Nicht, dass es mir besonders schwerfallen würde, schließlich sah sie gut aus und ihr Charakter schien auch nicht schlecht zu sein. Auch mein Körper schien auf sie zu reagieren, was seit Ewigkeiten nicht mehr passiert war. Ich zog meine Hose zurecht und sah mich nach der Kleinen um. Sobald ich wieder der Alte war, würde ich sie großzügig für ihre Hilfe belohnen.
Ady stand an der Wand gelehnt und hielt sich die Stirn.
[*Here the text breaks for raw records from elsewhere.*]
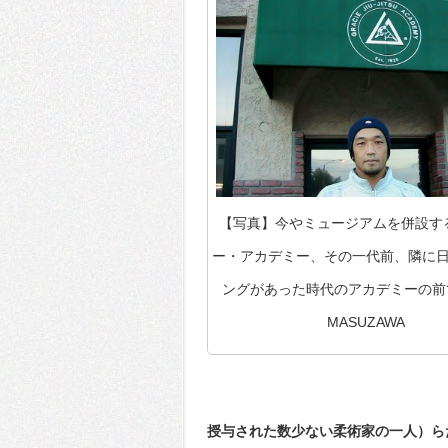
【写真】今やミュージアムを併設す
ー・アカデミー、その一代前、隣に
ングがあった時代のアカデミーの前で(
MASUZAWA
授与された数少ない柔術家の一人）ら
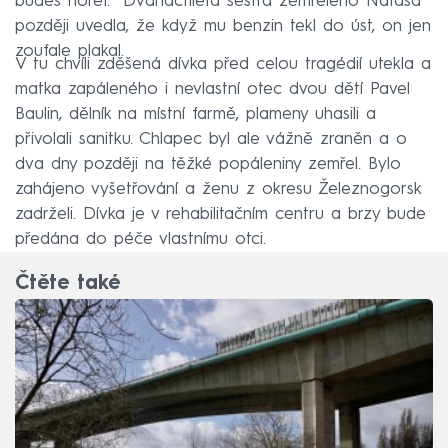
budeš hořet.“ Dvanáctiletá sestra zemřelého Nataša
později uvedla, že když mu benzin tekl do úst, on jen
zoufale plakal.
V tu chvíli zděšená dívka před celou tragédií utekla a
matka zapáleného i nevlastní otec dvou dětí Pavel
Baulin, dělník na místní farmě, plameny uhasili a
přivolali sanitku. Chlapec byl ale vážně zraněn a o
dva dny později na těžké popáleniny zemřel. Bylo
zahájeno vyšetřování a ženu z okresu Železnogorsk
zadrželi. Dívka je v rehabilitačním centru a brzy bude
předána do péče vlastnímu otci.
Čtěte také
Nach einem kurzen Blick auf die Uhr war klar, dass ihr Arbeitstag wahrscheinlich noch nicht so bald beendet sein würde. Mit schnellen Schritten ging ich zu ihr und lehnte mich zu ihr runter. Sie war deutlich kleiner als ich und ging mir gerade bis zur Schulter und es war schwer ihr Gesicht zu erkennen. Dennoch konnte ich sehen, dass sie trotz ihrer hellen Haut unglaublich bleich war.
„Was ist los“, fragte ich sie leise, um sie nicht zu erschrecken, und trotzdem zuckte sie zusammen. Beinahe, als hätte sie meine Anwesenheit vergessen.
Sie schüttelte leicht ihren Kopf.
„Alles okay. Mein Schädel dröhnt nur ein wenig.“
„Bullshit. Ein wenig? Du solltest dich hinlegen.“
Trocken lachte sie auf und genervt biss ich die Zähne zusammen.
„Hinlegen? Ich musste noch zwei Stunden arbeiten. Danach habe ich noch andere Dinge geplant. Ich habe keine Zeit mich hinzulegen.“
Wenn sie eine Katze wäre, hätte sie mich nun angefaucht. Dabei wollte ich ihr nur helfen. Gerade konnte ich aber nichts tun, außer mit ihr zu sprechen.
„Und wie willst du arbeiten, wenn es dir so schlecht geht, dass du nicht einmal stehen kannst, ohne dich abzustützen? Niemand wird sterben, wenn du dich ein paar Minuten ausruhst.“
Ich konnte sehen, dass sie etwas erwidern wollte, doch die Eingangstür unterbrach uns.